Cara Silletto session on keeping younger workers in SNF, employee retention

CHICAGO — Staffing issues are front of mind for care providers around the country, but the pressure to hire new workers is not the only significant issue staring them in the face. 

Cara Silletto, employee retention expert and president of Magnet Culture, addressed the other side of the coin at the LeadingAge Annual Meeting in Chicago.

Silletto reminded attendees of her session that current staffing issues have created a surplus of facilities in the process of hiring. At the same time, a savvy workforce is leveraging an abundance of online tools to seriously weigh their options. 

As caregiving professions continue to rely more on a younger pool of workers, they also have to reckon with a generation that has the confidence to change jobs. 

Younger workers have reacted strongly against the “stick it out” philosophy of their parents’ generation and have much less tolerance for unsatisfactory work conditions. “Now people say, ‘I’m not happy, I’m out,’” Silletto observed.

Because so many facilities are hiring, these employees can leave a workplace and be reasonably assured of finding new positions soon.  

Together, these factors lead to a “perfect storm” that makes employee retention extremely challenging, said Silletto. However, there are still many actionable steps that can address these problems.

“Even having 20% to 25% turnover every year is disruptive,” Silletto said. “So let’s plan for it. Let’s create a well-oiled machine that can operate in this environment that we’ve been dealt.”

Making employees feel heard

“We’re going to have to turn and look inside at ourselves in order to operationalize turnover,” Silletto said. In doing so, it’s important to not assume why workers quit. 

Employee retention is not always a simple issue of pay and benefits. Open lines of communication and respect are often equally, or even more, significant to workers.

Silletto suggested beginning any employee retention roadmap with a listening tour, emphasizing that the goal should be to give employees the freedom and safety to voice their concerns, not just focus on defending current practices.

“Understand that people will be intimidated by you being out on the floor,” Silletto told attendees. She also emphasized ensuring that everyone is being heard — not neglecting third-shift workers or others who may not typically get as much attention.

Setting sustainable work goals

Another key concept to consider is “scope creep” — the ways in which challenges in the industry have pressured employers to place increasingly demanding workloads on employees over time.

Silletto acknowledged the impact of these challenges — such as regulations, funding and the impacts of the COVID-19 pandemic — but maintained that recognizing and addressing scope creep is a crucial step in boosting employee retention.

“I need us to realize this scope creep has happened and now there are organizations out there who have unrealistic expectations for their folks,” she said. Asking employees to go above and beyond every single day can leave star employees feeling burnt out and regular, reliable employees feeling defeated.

Investing in managers so they can invest in workers

Scope creep has impacted management too, Silletto said.

“I have leaders in senior care who tell me, ‘Cara, recruiting used to be about 15% of my job, maybe 20%, and now 40% to 60% of my time is on recruiting, and onboarding, and all the job postings and hunting down no-shows.”

Even beyond the added burden for managers, this managerial scope creep takes away time that they could be spending on mentoring employees — a role that is only becoming more vital, according to Silletto. 

Due to generational differences, younger employees tend to want mentoring and frequent positive feedback as they learn and adjust to new roles.
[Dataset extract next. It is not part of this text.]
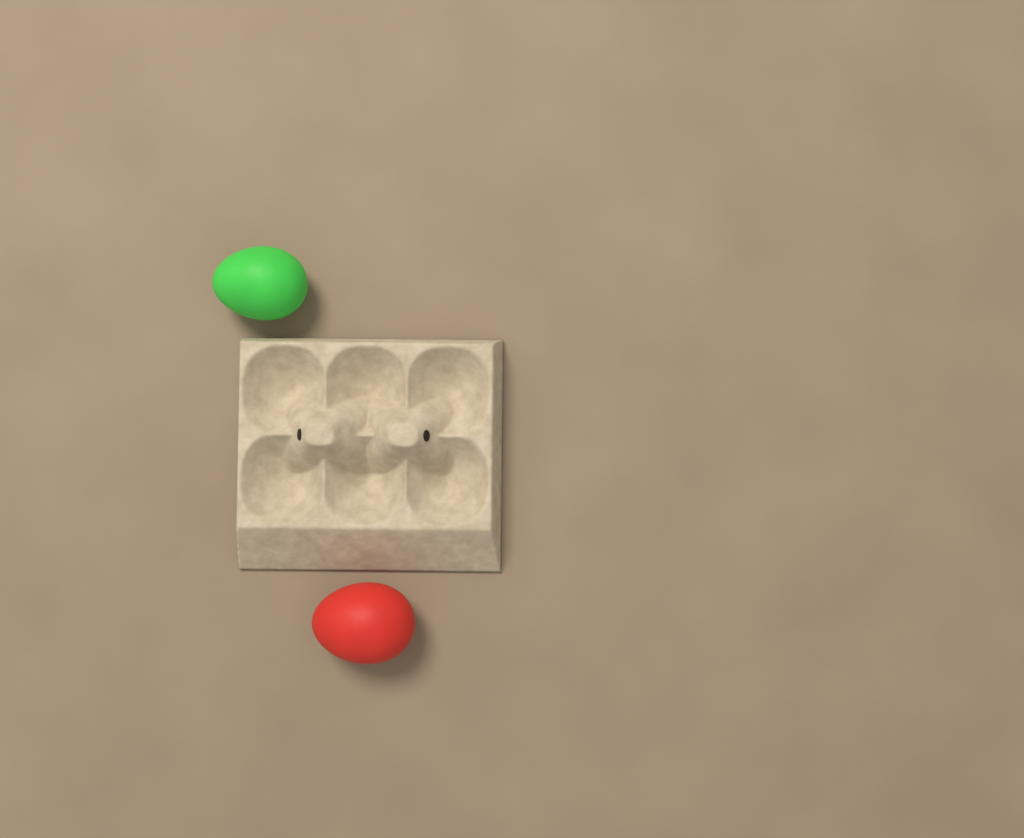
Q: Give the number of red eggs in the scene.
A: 1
When managers have the tools and time they need to address these needs, they can act as a buffer between employees and challenges in the workplace — making sure that employees continually feel seen and supported even through those challenges.
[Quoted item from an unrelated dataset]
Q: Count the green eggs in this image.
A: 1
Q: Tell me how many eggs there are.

Treating new employees with care

“The new hires are your greatest flight risk,” Silletto said, adding it’s vitally important to treat them with respect and care during onboarding. “The last thing we want is to give them the worst shift, or the worst grunt work, or the worst equipment.” 
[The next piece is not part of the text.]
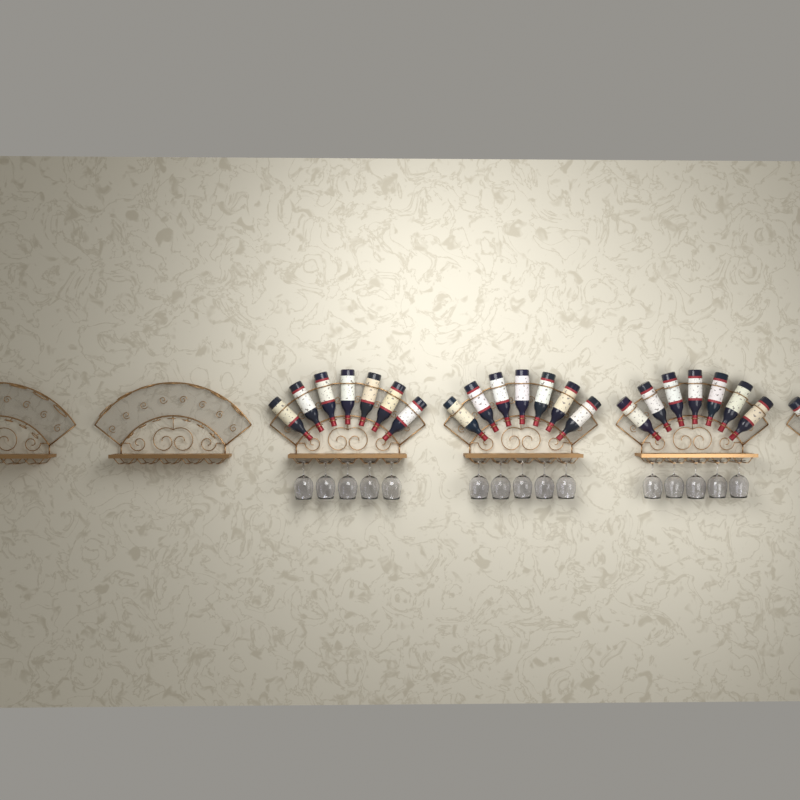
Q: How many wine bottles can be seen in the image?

Silletto warned against allowing hazing, or established workers treating new coworkers as second-class citizens until they’ve been on the job for an arbitrary period of time. 

While it might be tempting to gloss over such behavior if these established workers are vital to the facility, it’s important to count the costs of the behavior as well. A toxic work environment can directly lead to the degrading of a culture of genuine care in the facility and to a revolving door of employee turnover.

The difficulties of finding time and funding for employee retention programs are clear, but Silletto suggested that the cost of not implementing them could very well be higher. 

Onboarding is inherently expensive and demands critical time and resources from management. Losing workers due to burnout or a toxic work environment also keeps facilities reliant on new, untested employees instead of allowing experience and expertise to grow over time. 

Addressing the concerns of both employees and management could be a key roadmap to addressing the issues of both cost and staffing.